Indian Write-Ups

Diagnosis
 
1  2  
Menopausal syndrome: A myth?
- Dr Lily Joshi, MD
Consulting Physician

Psychological Symptoms

Mood disturbances:

  • Irritability,
  • Easy crying,
  • Feeling of unhappiness, futility, frustration, loneliness,

Loss of interest in surroundings, listlessness, diminished libido.

Attention seeking.

Hypochondriasis.

Obsessive compulsive behaviour.

Depressive thoughts, rarely suicidal ideation.

Management

Having understood the problem, a clinician can help the women in the following ways:

First fulfil the prerequisites- A careful history, thorough examination and necessary investigations are the first steps to ascertain that there is no physical illness.

Short term pharmacotherapy to give symptomatic relief – which is so necessary to build trust and rapport.

Emphasis on regular exercise and good nutrition towards general fitness. Convince the patient that a fit and trim body harbours a sound mind.

Judicious use of anti-depressants/anxiolytics to hold the patients to tide over the 'mid-life crisis’, and to contemplate other options.

A careful inquiry about patient’s hobbies, interests, skills, capabilities of the past and the present, her educational qualifications, her aspirations and ambitions which may have been thwarted.

Encourage her to revive any such activity, to turn a new leaf, to begin anew. Counsel other members of the family to ensure their cooperation and support.

The options are innumberable. The choice has to be made by the patient. She may take up teaching, singing, painting, sewing, embroidery work, cooking, yoga etc. She may start further education. Facilities for diploma courses are available. She may take up a part-time or full-time job; even self-employment pursuits like a small-scale business.

She should spend at least a few hours outside her house in a productive way, rather than ‘stew in her own juices’ or she may start a cottage industries right in her house. Opportunities to interact with different people, to earn money, to win accolades for excellent work, to gain recognition, will go a long way to build up her self-esteem by providing the necessary ‘positive strokes’.

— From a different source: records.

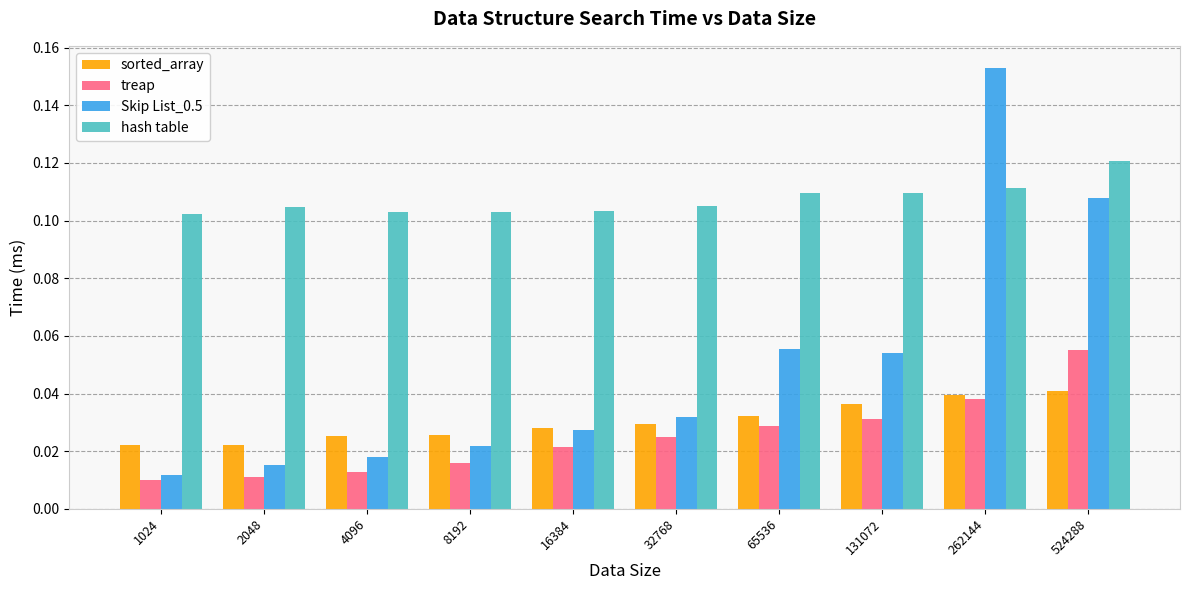

What are all the series names shown in the legend?

sorted_array, treap, Skip List_0.5, hash table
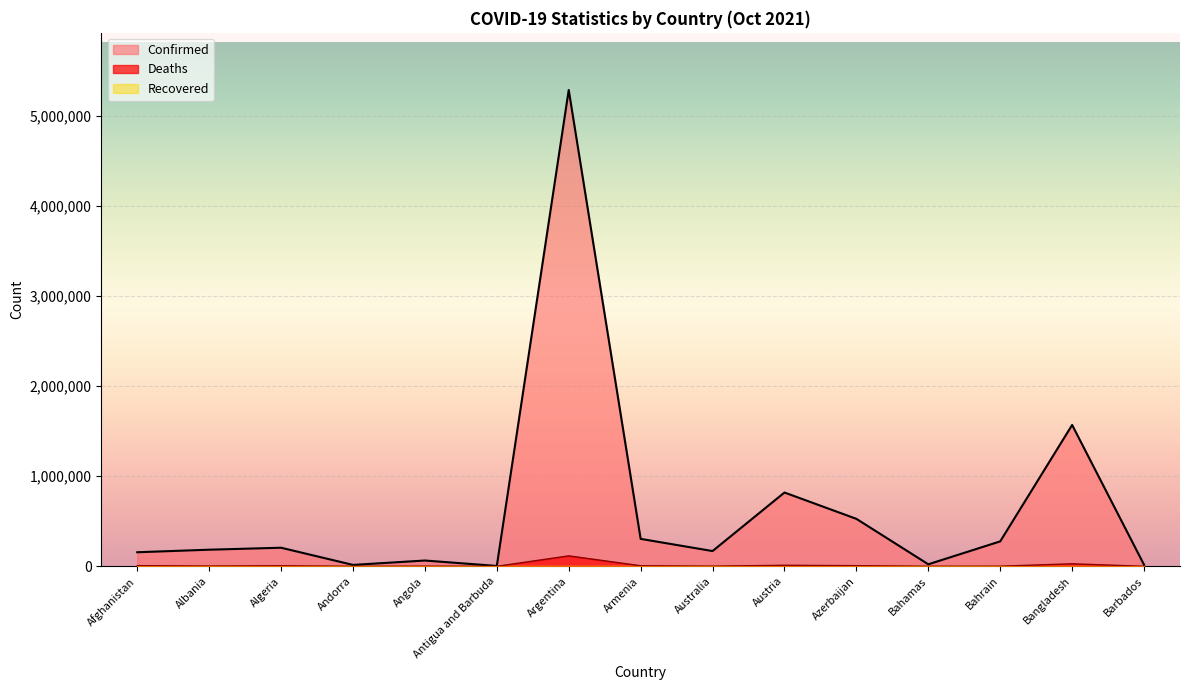

In Deaths, how many points are higher than both neighbors (excluding endpoints)?

5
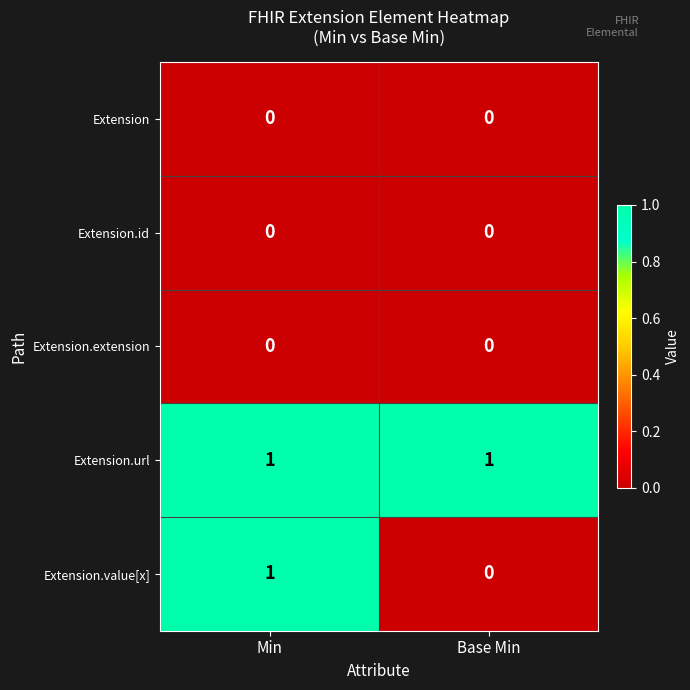

How many categories are shown in the chart?

2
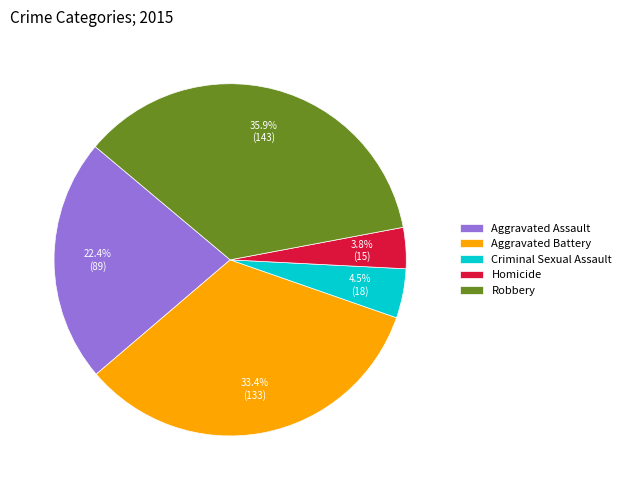

Rank the categories by value from lowest to highest.

Homicide, Criminal Sexual Assault, Aggravated Assault, Aggravated Battery, Robbery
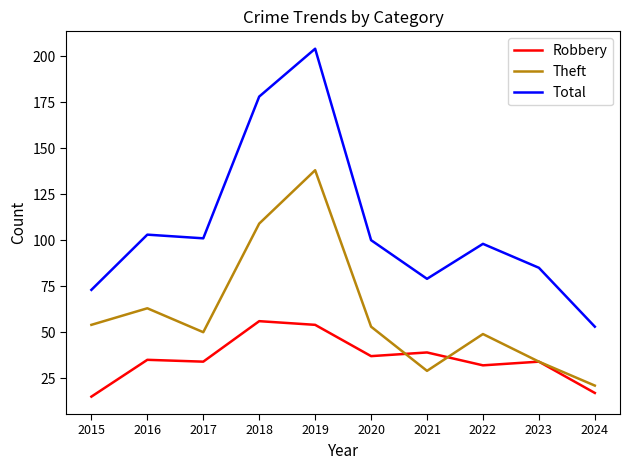

Read the Theft value at 2017.

50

As the patients takes tentative steps towards this goal, her symptoms slowly disappear and requirement for medications and even counselling becomes less and less. When the patient creates her own niche, she does not need ‘secondary gain’- sympathy or attention. This results in total resolution of the ‘menopausal syndrome’. This well-adjusted, balanced person, can even face true menopause valiantly, because for her ‘life begins at forty’.